Tweede Kamer, vergaderjaar 2007–2008, 29 628, nr. 65
7
Hoeveel tijd zal gemiddeld gewonnen kunnen worden bij invoering van mediation? Het verschil tussen mediation en de (informele) bemiddelingsfase ligt in het gegeven dat bij mediation een onafhankelijke derde bij de bemiddeling betrokken is en bij de informele bemiddelingsfase iemand van het kops. In het verleden hebben bij de korpsen Amsterdam-Amstelland en Drenthe een pilot met een mediator plaatsgevonden.

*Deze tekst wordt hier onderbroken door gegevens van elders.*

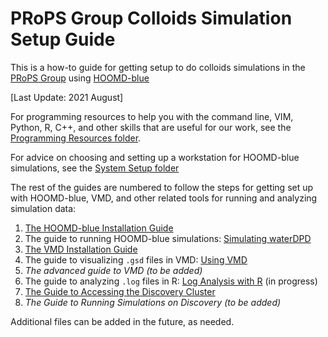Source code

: # PRoPS Group Colloids Simulation Setup Guide

This is a how-to guide for getting setup to do colloids simulations in the [PRoPS Group] using [HOOMD-blue]

[PRoPS Group]: https://web.inortheastern.edu/complexfluids/
[HOOMD-blue]: http://glotzerlab.engin.umich.edu/hoomd-blue/

[Last Update: 2021 August]

For programming resources to help you with the command line, VIM, Python, R, C++, and other skills that are useful for our work, see the [Programming Resources folder](/Programming-Resources).

For advice on choosing and setting up a workstation for HOOMD-blue simulations, see the [System Setup folder](/System-Setup)

The rest of the guides are numbered to follow the steps for getting set up with HOOMD-blue, VMD, and other related tools for running and analyzing simulation data:
1. [The HOOMD-blue Installation Guide](/01-HOOMDblue-Install-Guide.md)
2. The guide to running HOOMD-blue simulations: [Simulating waterDPD](/02-Simulating-waterDPD.md)
3. [The VMD Installation Guide](/03-VMD-Install-Guide.md)
4. The guide to visualizing `.gsd` files in VMD: [Using VMD](/04-Using-VMD.md)
5. *The advanced guide to VMD (to be added)*
6. The guide to analyzing `.log` files in R: [Log Analysis with R](/06-Log-Analysis-with-R.md) (in progress)
7. [The Guide to Accessing the Discovery Cluster](/07-Accessing-Discovery.md)
8. *The Guide to Running Simulations on Discovery (to be added)*

Additional files can be added in the future, as needed.
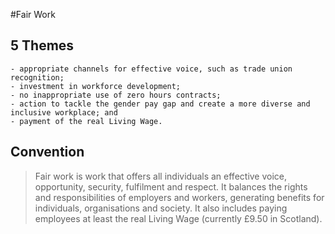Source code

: #Fair Work

## 5 Themes
    - appropriate channels for effective voice, such as trade union recognition;
    - investment in workforce development;
    - no inappropriate use of zero hours contracts;
    - action to tackle the gender pay gap and create a more diverse and inclusive workplace; and
    - payment of the real Living Wage.

## Convention
> Fair work is work that offers all individuals an effective voice, opportunity, security, fulfilment and respect. It balances the rights and responsibilities of employers and workers, generating benefits for individuals, organisations and society. It also includes paying employees at least the real Living Wage (currently £9.50 in Scotland). 
    
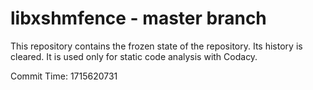 # libxshmfence - master branch

This repository contains the frozen state of the repository.
Its history is cleared. It is used only for static code
analysis with Codacy.

Commit Time: 1715620731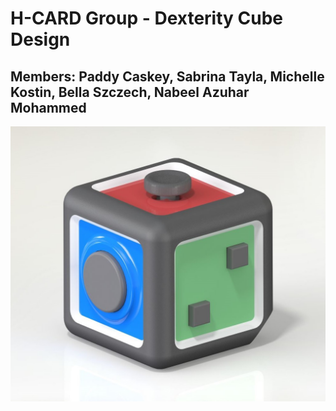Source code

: # H-CARD Group - Dexterity Cube Design
## Members: Paddy Caskey, Sabrina Tayla, Michelle Kostin, Bella Szczech, Nabeel Azuhar Mohammed


![alt text](https://github.com/paddycaskey/H-CARD-Group/blob/main/Pictures%20for%20Github/cube.jpeg "Dexterity Cube")

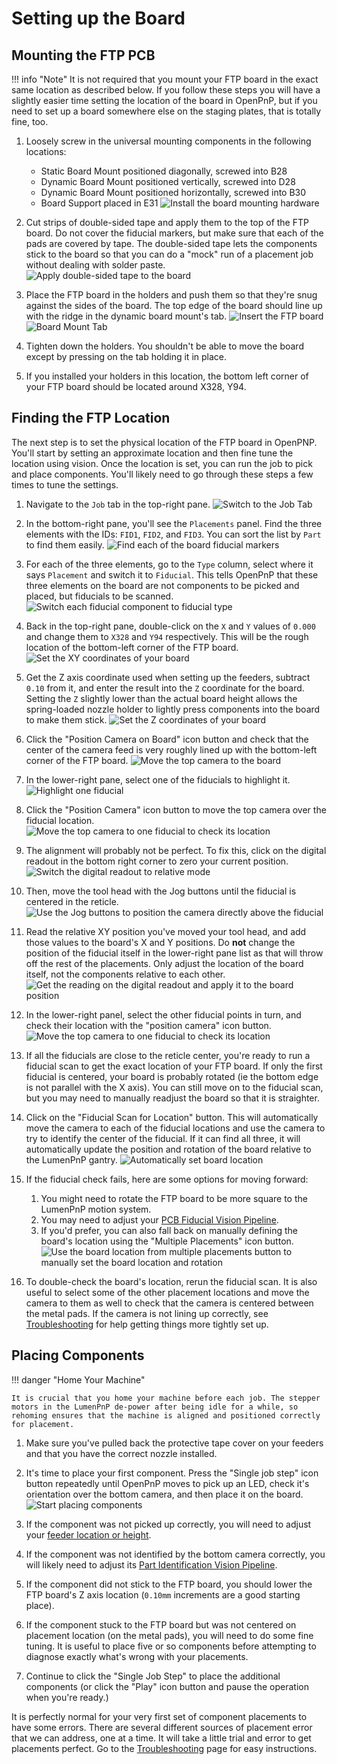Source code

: # Setting up the Board

## Mounting the FTP PCB

!!! info "Note"
    It is not required that you mount your FTP board in the exact same location as described below. If you follow these steps you will have a slightly easier time setting the location of the board in OpenPnP, but if you need to set up a board somewhere else on the staging plates, that is totally fine, too.

1. Loosely screw in the universal mounting components in the following locations:
     * Static Board Mount positioned diagonally, screwed into B28
     * Dynamic Board Mount positioned vertically, screwed into D28
     * Dynamic Board Mount positioned horizontally, screwed into B30
     * Board Support placed in E31
  ![Install the board mounting hardware](images/Install-board-mounting.jpg)

2. Cut strips of double-sided tape and apply them to the top of the FTP board. Do not cover the fiducial markers, but make sure that each of the pads are covered by tape. The double-sided tape lets the components stick to the board so that you can do a "mock" run of a placement job without dealing with solder paste.
  ![Apply double-sided tape to the board](images/Apply-tape-to-board.jpg)

3. Place the FTP board in the holders and push them so that they're snug against the sides of the board. The top edge of the board should line up with the ridge in the dynamic board mount's tab.
  ![Insert the FTP board](images/FTP-pcb-mounted.jpg)
  ![Board Mount Tab](images/board-mount-tab.png)

4. Tighten down the holders. You shouldn't be able to move the board except by pressing on the tab holding it in place.

5. If you installed your holders in this location, the bottom left corner of your FTP board should be located around X328, Y94.

## Finding the FTP Location

The next step is to set the physical location of the FTP board in OpenPNP. You'll start by setting an approximate location and then fine tune the location using vision. Once the location is set, you can run the job to pick and place components. You'll likely need to go through these steps a few times to tune the settings.

1. Navigate to the `Job` tab in the  top-right pane.
  ![Switch to the Job Tab](images/Job-tab.png)

2. In the bottom-right pane, you'll see the `Placements` panel. Find the three elements with the IDs: `FID1`, `FID2`, and `FID3`. You can sort the list by `Part` to find them easily.
  ![Find each of the board fiducial markers](images/Select-board-fiducials.png)

3. For each of the three elements, go to the `Type` column, select where it says `Placement` and switch it to `Fiducial`. This tells OpenPnP that these three elements on the board are not components to be picked and placed, but fiducials to be scanned.
  ![Switch each fiducial component to fiducial type](images/Switch-to-fiducial-type.png)

4. Back in the top-right pane, double-click on the `X` and `Y` values of `0.000` and change them to `X328` and `Y94` respectively. This will be the rough location of the bottom-left corner of the FTP board.
  ![Set the XY coordinates of your board](images/Set-board-location-xy.png)

5. Get the Z axis coordinate used when setting up the feeders, subtract `0.10` from it, and enter the result into the `Z` coordinate for the board. Setting the `Z` slightly lower than the actual board height allows the spring-loaded nozzle holder to lightly press components into the board to make them stick.
  ![Set the Z coordinates of your board](images/Set-board-location-z.png)

6. Click the "Position Camera on Board" icon button and check that the center of the camera feed is very roughly lined up with the bottom-left corner of the FTP board.
  ![Move the top camera to the board](images/Position-camera-on-board.png)

7. In the lower-right pane, select one of the fiducials to highlight it.
  ![Highlight one fiducial](images/Select-one-fiducial.png)

8. Click the "Position Camera" icon button to move the top camera over the fiducial location.
  ![Move the top camera to one fiducial to check its location](images/Position-camera-to-fiducial.png)

9. The alignment will probably not be perfect. To fix this, click on the digital readout in the bottom right corner to zero your current position.
  ![Switch the digital readout to relative mode](images/Clear-digital-readout.png)

10. Then, move the tool head with the Jog buttons until the fiducial is centered in the reticle.
  ![Use the Jog buttons to position the camera directly above the fiducial](images/Manually-jog-to-fiducial.png)

11. Read the relative XY position you've moved your tool head, and add those values to the board's X and Y positions. Do **not** change the position of the fiducial itself in the lower-right pane list as that will throw off the rest of the placements. Only adjust the location of the board itself, not the components relative to each other.
  ![Get the reading on the digital readout and apply it to the board position](images/Apply-dro-offsets.png)

12. In the lower-right panel, select the other fiducial points in turn, and check their location with the "position camera" icon button.
  ![Move the top camera to one fiducial to check its location](images/Position-camera-to-fiducial.png)

13. If all the fiducials are close to the reticle center, you're ready to run a fiducial scan to get the exact location of your FTP board. If only the first fiducial is centered, your board is probably rotated (ie the bottom edge is not parallel with the X axis). You can still move on to the fiducial scan, but you may need to manually readjust the board so that it is straighter.

14. Click on the "Fiducial Scan for Location" button. This will automatically move the camera to each of the fiducial locations and use the camera to try to identify the center of the fiducial. If it can find all three, it will automatically update the position and rotation of the board relative to the LumenPnP gantry.
  ![Automatically set board location](images/Auto-check-board-fiducials.png)

15. If the fiducial check fails, here are some options for moving forward:
    1. You might need to rotate the FTP board to be more square to the LumenPnP motion system.
    2. You may need to adjust your [PCB Fiducial Vision Pipeline](../../vision-pipeline-adjustment/3-pcb-fiducial-pipeline.md).
    3. If you'd prefer, you can also fall back on manually defining the board's location using the "Multiple Placements" icon button.
      ![Use the board location from multiple placements button to manually set the board location and rotation](images/Board-location-from-multiple-placements-button.png)

16. To double-check the board's location, rerun the fiducial scan. It is also useful to select some of the other placement locations and move the camera to them as well to check that the camera is centered between the metal pads. If the camera is not lining up correctly, see [Troubleshooting](../../../misc/troubleshooting/symptoms/index.md) for help getting things more tightly set up.

## Placing Components

!!! danger "Home Your Machine"

    It is crucial that you home your machine before each job. The stepper motors in the LumenPnP de-power after being idle for a while, so rehoming ensures that the machine is aligned and positioned correctly for placement.

1. Make sure you've pulled back the protective tape cover on your feeders and that you have the correct nozzle installed.

2. It's time to place your first component. Press the "Single job step" icon button repeatedly until OpenPnP moves to pick up an LED, check it's orientation over the bottom camera, and then place it on the board.
  ![Start placing components](images/One-step-placement.png)

1. If the component was not picked up correctly, you will need to adjust your [feeder location or height](../../../misc/troubleshooting/solutions#incorrect-feeder-z-position).
2. If the component was not identified by the bottom camera correctly, you will likely need to adjust its [Part Identification Vision Pipeline](../../vision-pipeline-adjustment/5-part-identification-pipeline.md).
3. If the component did not stick to the FTP board, you should lower the FTP board's Z axis location (`0.10mm` increments are a good starting place).
4. If the component stuck to the FTP board but was not centered on placement location (on the metal pads), you will need to do some fine tuning. It is useful to place five or so components before attempting to diagnose exactly what's wrong with your placements.
5. Continue to click the "Single Job Step" to place the additional components (or click the "Play" icon button and pause the operation when you're ready.)

It is perfectly normal for your very first set of component placements to have some errors. There are several different sources of placement error that we can address, one at a time. It will take a little trial and error to get placements perfect. Go to the [Troubleshooting](../../../misc/troubleshooting/symptoms/index.md) page for easy instructions.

Bij Amsterdam-Amstelland vond de pilot plaats met een externe mediator en in Drenthe met een politiemedewerker van deze regio die een mediationopleiding had gevolgd. Mede omdat de mediator van het korps Drenthe bekend was met de interne organisatie, de aanwezige cultuur en toegang had in bedrijfsprocessystemen waren de resultaten in dit korps positiever dan die van Amsterdam-Amstelland. Gebleken is dat bij het uitvoeren van de informele fase de doorlooptijd van de behandeling van klachten kan worden verlaagd. Als bijvoorbeeld met de klagers binnen één á twee weken een gesprek wordt aangegaan, dan blijkt dat een groot gedeelte van de klagers na dit gesprek tevreden is en de klacht door de klager als afgehandeld wordt beschouwd. De opgedane mediation ervaringen bij beide korpsen zijn echter te beperkt van aard om antwoord te kunnen geven op de vraag of en zo ja, hoeveel tijd gemiddeld gewonnen zou kunnen worden bij de invoering van mediation. 29 Wat bent u voornemens te doen aan de termijnoverschrijdingen? Het nieuwe landelijke platform zal hierin een rol van betekenis gaan vervullen. Tijdens de bijeenkomsten zullen – onder andere met behulp van ervaringen uit andere branches – afspraken worden gemaakt over de werkwijze, zodat de termijnoverschrijding teruggebracht kan worden.